We recently went to a meeting that was very important to us. The other party also said it was important, but sat down and immediately sat the Blackberry on the table. With each grumbly vibration, a call was screened, and I felt my personal self worth being weighed in the balance. Is this meeting more or less important than taking this call? I’ll press ignore.

{Conversation continues…}

Another vibration. Is this conversation more or less important than this call?

{Conversation pauses for a decision to be made.} Ignore.

Next vibration: Is this conversation more important than this call? No. We’re asked to wait for the call to be taken.

Afterwards, the Hubs mentioned that he’d considered leaving the room and calling the person we were meeting with to see if we could chat over the phone and perhaps get more accomplished.

The alternative: There’s a wonderful pastor we sometimes visit while we’re back in the Carolinas who has the uncanny ability to meet with you and, start to finish, seem completely undistracted. For the hour we’re in his office, it feels like nothing in the world is going to take his focus off the time with us. He looks you in the eyes, listens with all his being, and is slow to form a response. I leave feeling valued and wanting to remember to show the same kindness to others. {I can’t say I’ve acquired the skill yet.}

I’m aware that life has emergencies.
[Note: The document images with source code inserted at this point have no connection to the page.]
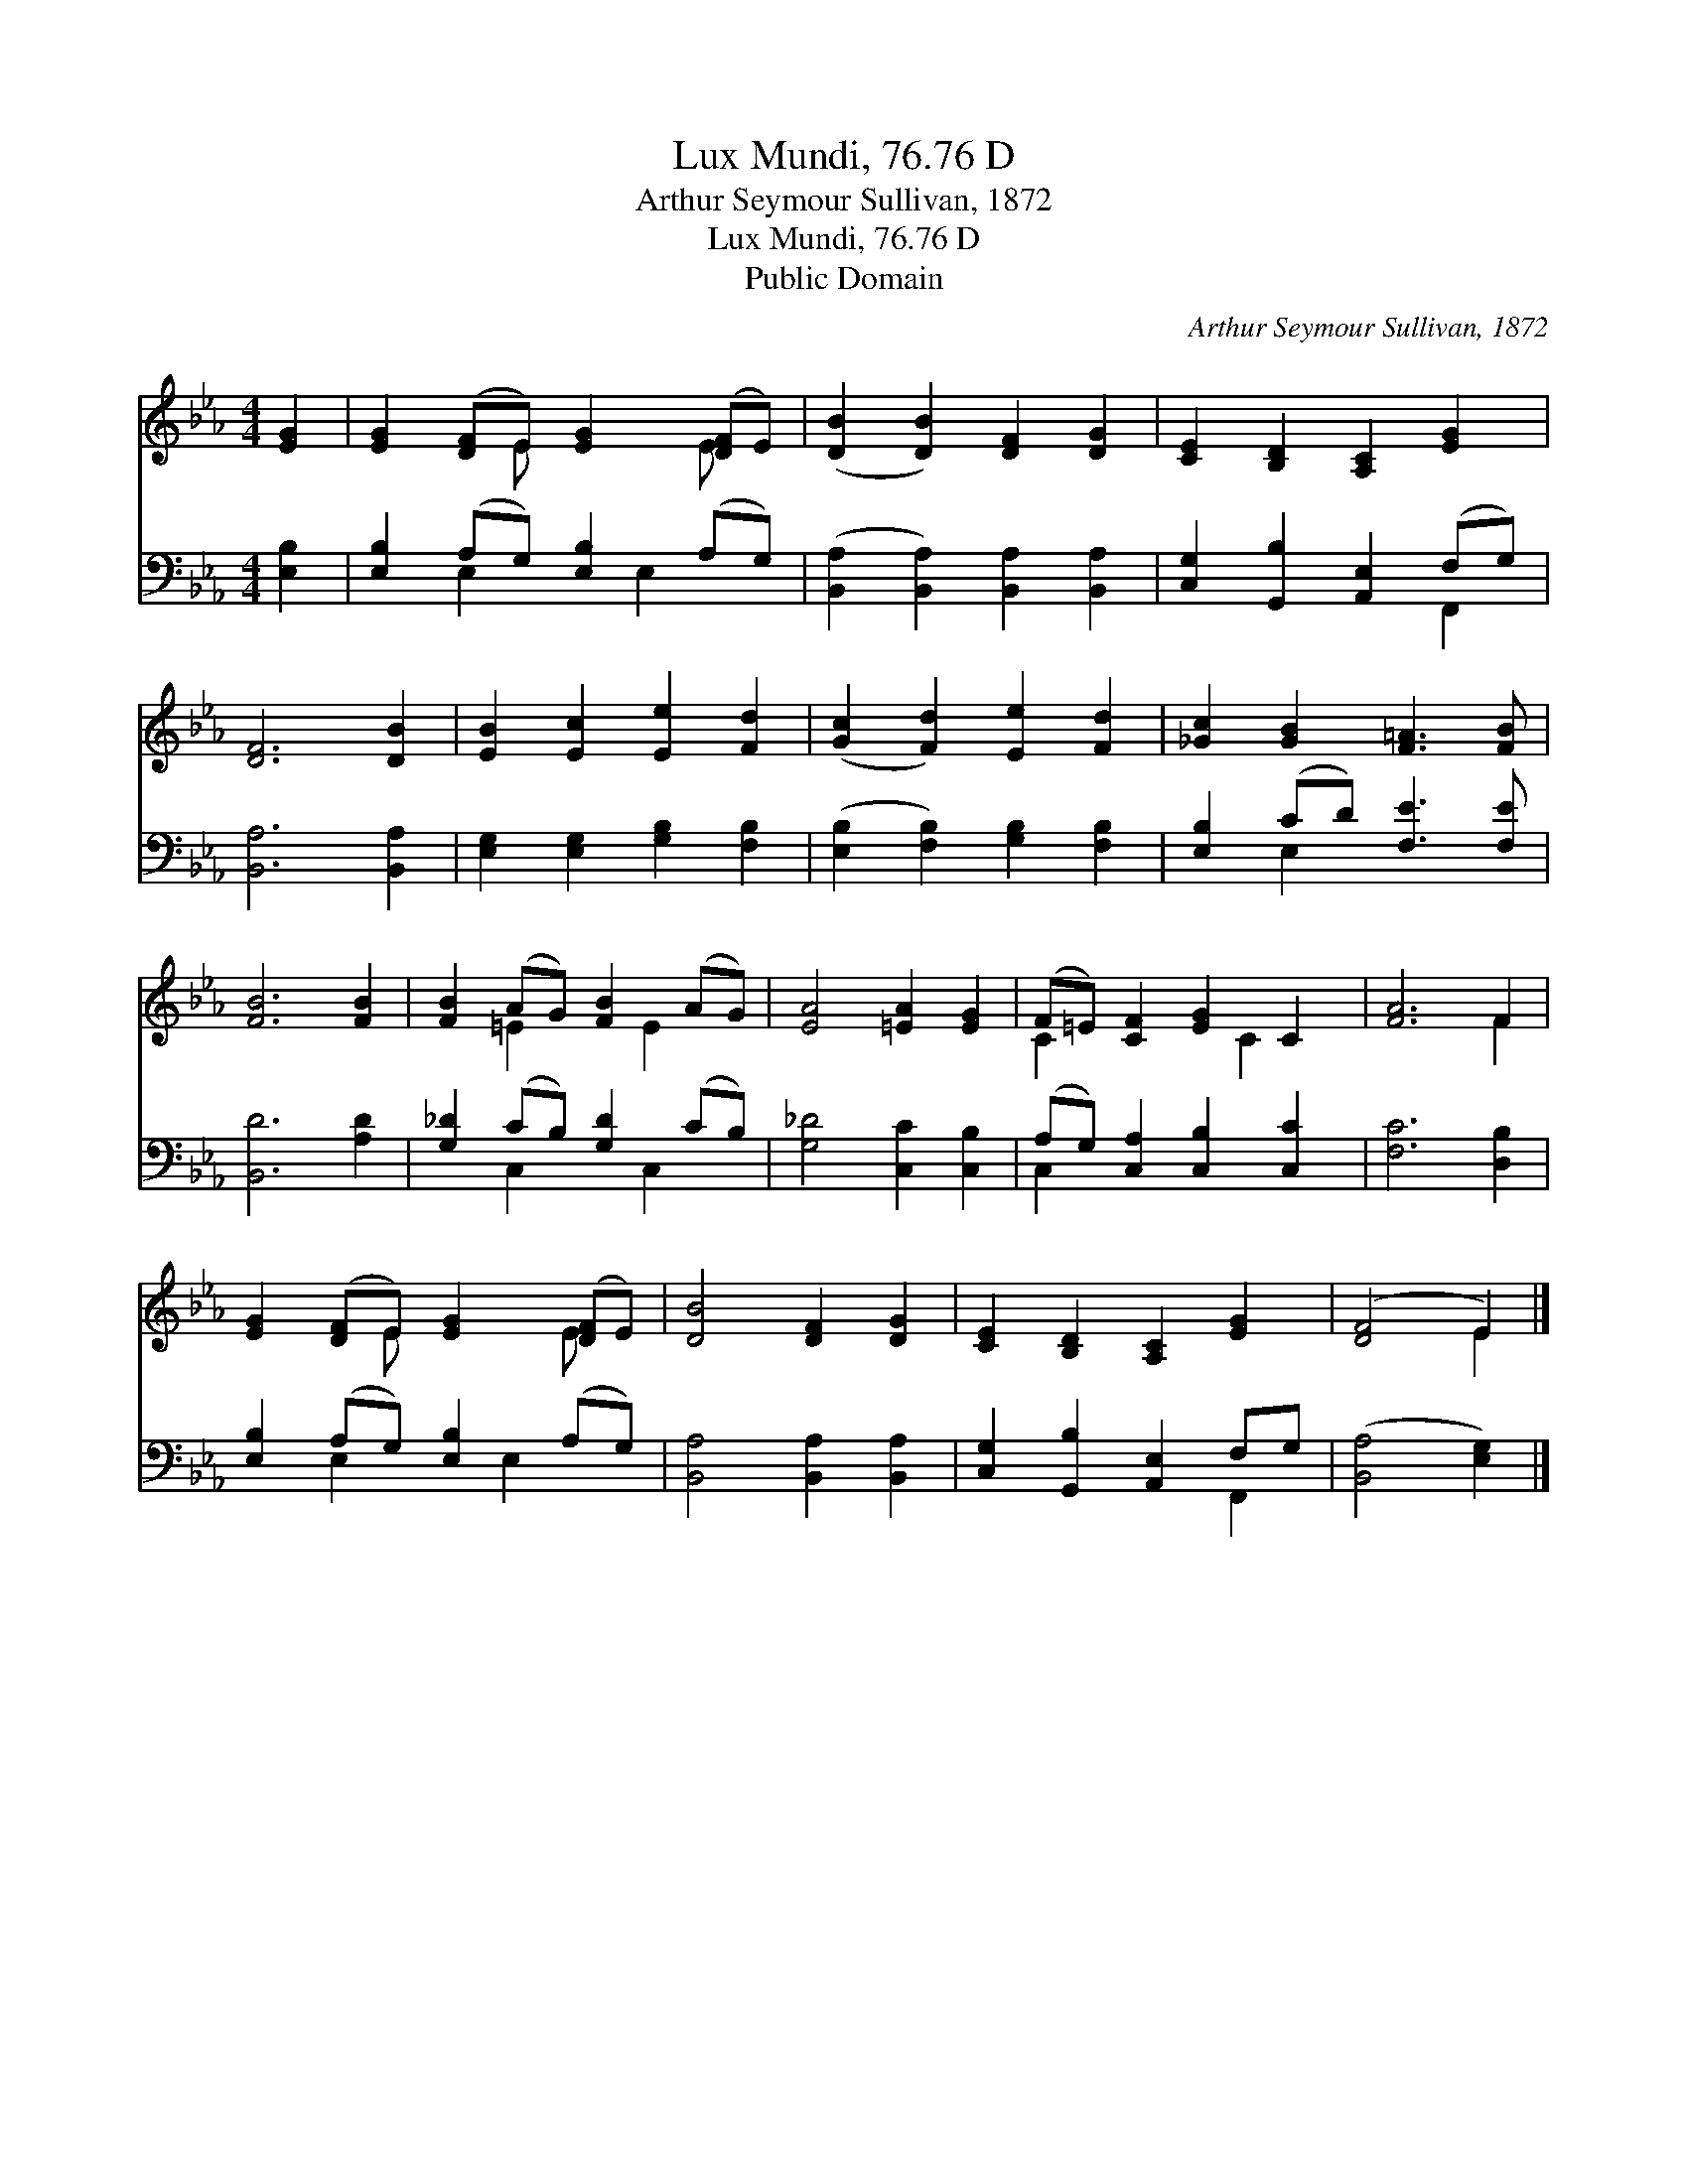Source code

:X:1
T:Lux Mundi, 76.76 D
T:Arthur Seymour Sullivan, 1872
T:Lux Mundi, 76.76 D
T:Public Domain
C:Arthur Seymour Sullivan, 1872
Z:Public Domain
%%score ( 1 2 ) ( 3 4 )
L:1/8
M:4/4
K:Eb
V:1 treble 
V:2 treble 
V:3 bass 
V:4 bass 
V:1
 [EG]2 | [EG]2 ([DF]E) [EG]2 ([DF]E) | ([DB]2 [DB]2) [DF]2 [DG]2 | [CE]2 [B,D]2 [A,C]2 [EG]2 | %4
 [DF]6 [DB]2 | [EB]2 [Ec]2 [Ee]2 [Fd]2 | ([Gc]2 [Fd]2) [Ee]2 [Fd]2 | [_Gc]2 [GB]2 [F=A]3 [FB] | %8
 [FB]6 [FB]2 | [FB]2 (AG) [FB]2 (AG) | [EA]4 [=EA]2 [EG]2 | (F=E) [CF]2 [EG]2 C2 | [FA]6 F2 | %13
 [EG]2 ([DF]E) [EG]2 ([DF]E) | [DB]4 [DF]2 [DG]2 | [CE]2 [B,D]2 [A,C]2 [EG]2 | ([DF]4 E2) |] %17
V:2
 x2 | x3 E x2 E x | x8 | x8 | x8 | x8 | x8 | x8 | x8 | x2 =E2 x E2 x | x8 | C2 x3 C2 x | x6 F2 | %13
 x3 E x2 E x | x8 | x8 | x4 E2 |] %17
V:3
 [E,B,]2 | [E,B,]2 (A,G,) [E,B,]2 (A,G,) | ([B,,A,]2 [B,,A,]2) [B,,A,]2 [B,,A,]2 | %3
 [C,G,]2 [G,,B,]2 [A,,E,]2 (F,G,) | [B,,A,]6 [B,,A,]2 | [E,G,]2 [E,G,]2 [G,B,]2 [F,B,]2 | %6
 ([E,B,]2 [F,B,]2) [G,B,]2 [F,B,]2 | [E,B,]2 (CD) [F,E]3 [F,E] | [B,,D]6 [A,D]2 | %9
 [G,_D]2 (CB,) [G,D]2 (CB,) | [G,_D]4 [C,C]2 [C,B,]2 | (A,G,) [C,A,]2 [C,B,]2 [C,C]2 | %12
 [F,C]6 [D,B,]2 | [E,B,]2 (A,G,) [E,B,]2 (A,G,) | [B,,A,]4 [B,,A,]2 [B,,A,]2 | %15
 [C,G,]2 [G,,B,]2 [A,,E,]2 F,G, | ([B,,A,]4 [E,G,]2) |] %17
V:4
 x2 | x2 E,2 x E,2 x | x8 | x6 F,,2 | x8 | x8 | x8 | x2 E,2 x4 | x8 | x2 C,2 x C,2 x | x8 | %11
 C,2 x6 | x8 | x2 E,2 x E,2 x | x8 | x6 F,,2 | x6 |] %17

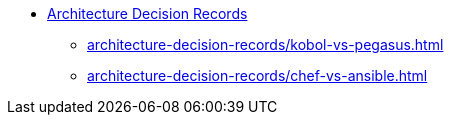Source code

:* xref:index.adoc[Architecture Decision Records]
** xref:architecture-decision-records/kobol-vs-pegasus.adoc[]
** xref:architecture-decision-records/chef-vs-ansible.adoc[]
We’re waiting on a call because our wife could go into labour any time. Our Mom is in surgery. We’re waiting to hear the results…it could be cancer.

In these cases, we can be kind enough to explain to the person sitting in front of us the reason why we might ‘divert’ our real life conversation for the sake of a phone call that could go to voicemail instead. But should we screen every call as if we’re constantly expecting an emergency?

I’m not recommending we go back to the days when long distance communication only happened with a telephone wired to the wall or with paper, pen and a postage stamp. I do want us to think about what we’re communicating through new mediums of technology, based on what we say, and what we don’t.

Could we be missing the boat if we place higher value on the phone on the table than the real live person sitting across from us? {I am guilty of burying myself in my Macbook, so I’m speaking to me, too.}

At the heart of it all, we Facebook and tweet, we blog and email, we call and write, and we meet for coffee or dinner because we want to know that we matter. We want to know our lives matter. We want to know somebody thinks we’re worth paying attention to. The sending and receiving of messages is about connection.

I recently read a letter from a friend to a friend and these words struck me:

Thank you for smiling at me every time I walk in the door. Thank you for talking to me like I am the most important person to you at that moment.

That’s the stuff that matters.

My prayer in a nutshell: Jesus, You were incredibly focused on loving the person in front of you. Lord, help us, in every way that we communicate, to be better at loving and valuing each other. Let our messages to one another communicate You’re important and You matter more than anything else, because everyone matters to You.